Exercise instructions:
a - How long does the pigeon need to be housed, according to the thread about boarding a pigeon?
b - Reproduce the part of the pigeon-boarding thread that begins at the words "## Reti (Jul" and stops after "an answer soon.".

Reading text:
-- Start --
# need a place to board a pigeon in NYC



## curiousgal (Jan 14, 2005)

I posted this in the other section but maybe it's better off here.

are there places to board pigeons in NYC, even for $?

need to house one for about 8 days.

thanks!


----------



## Reti (Jul 20, 2003)

Hi, 
I know there are several places in NYC where you can board a pigeon.
I am not in NY, but I asked around, hope I can come up with an answer soon.

Reti


----------



## curiousgal (Jan 14, 2005)

*thank you! it can be NJ or CT or Long Island too!*

Thank you Reti. Much appreciated! 

It can also be NJ or CT or Long Island.

I am searching for the rehabber list on this site and it's not easily accessible. I wanted to check it out. does anyone know what it's listed under? thanks.


----------



## TAWhatley (Mar 6, 2001)

curiousgal said:


> I am searching for the rehabber list on this site and it's not easily accessible. I wanted to check it out. does anyone know what it's listed under? thanks.


http://www.pigeons.com/prd.htm

Terry


----------



## curiousgal (Jan 14, 2005)

*thanks ... i did see that.*

THANK YOU! I did see that. I thought that was mostly avian vets. at least many of the ones I perused seemed to be either avian vets or 'refuges' for wildlife. There were no individual rehabbers in NYC listed which I guess is how it feels some times. you have to be 'in the know' and even then there are not that many. but thank you for clarifying !


----------



## TAWhatley (Mar 6, 2001)
-- End --
Provided data:
-- Start --
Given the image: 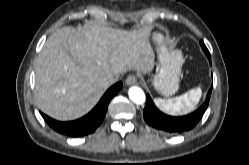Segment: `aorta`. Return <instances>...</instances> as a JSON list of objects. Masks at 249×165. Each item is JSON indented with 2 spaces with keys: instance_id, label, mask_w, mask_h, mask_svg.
<instances>
[{
  "instance_id": "aorta-1",
  "label": "aorta",
  "mask_w": 249,
  "mask_h": 165,
  "mask_svg": "<svg viewBox=\"0 0 249 165\" xmlns=\"http://www.w3.org/2000/svg\"><path fill=\"white\" fill-rule=\"evenodd\" d=\"M128 95L135 104H143L145 102V93L140 87H130Z\"/></svg>"
}]
</instances>
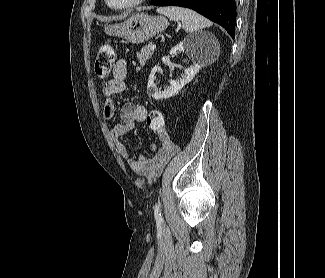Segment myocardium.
<instances>
[{"instance_id":"obj_1","label":"myocardium","mask_w":325,"mask_h":278,"mask_svg":"<svg viewBox=\"0 0 325 278\" xmlns=\"http://www.w3.org/2000/svg\"><path fill=\"white\" fill-rule=\"evenodd\" d=\"M146 0H133L127 4L124 5H120V6H114L110 3L109 0H105L106 4L113 10H126V9H131L134 8L140 4H142L143 2H145Z\"/></svg>"}]
</instances>
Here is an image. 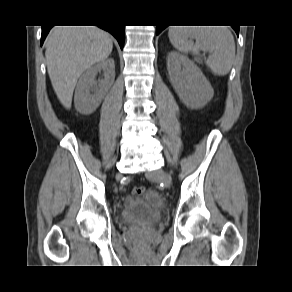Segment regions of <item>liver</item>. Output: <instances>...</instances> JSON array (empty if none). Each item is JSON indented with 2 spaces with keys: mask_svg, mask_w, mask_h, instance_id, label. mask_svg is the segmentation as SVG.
-- End --
Replies:
a - About 8 days.

b -
## Reti (Jul 20, 2003)

Hi, 
I know there are several places in NYC where you can board a pigeon.
I am not in NY, but I asked around, hope I can come up with an answer soon.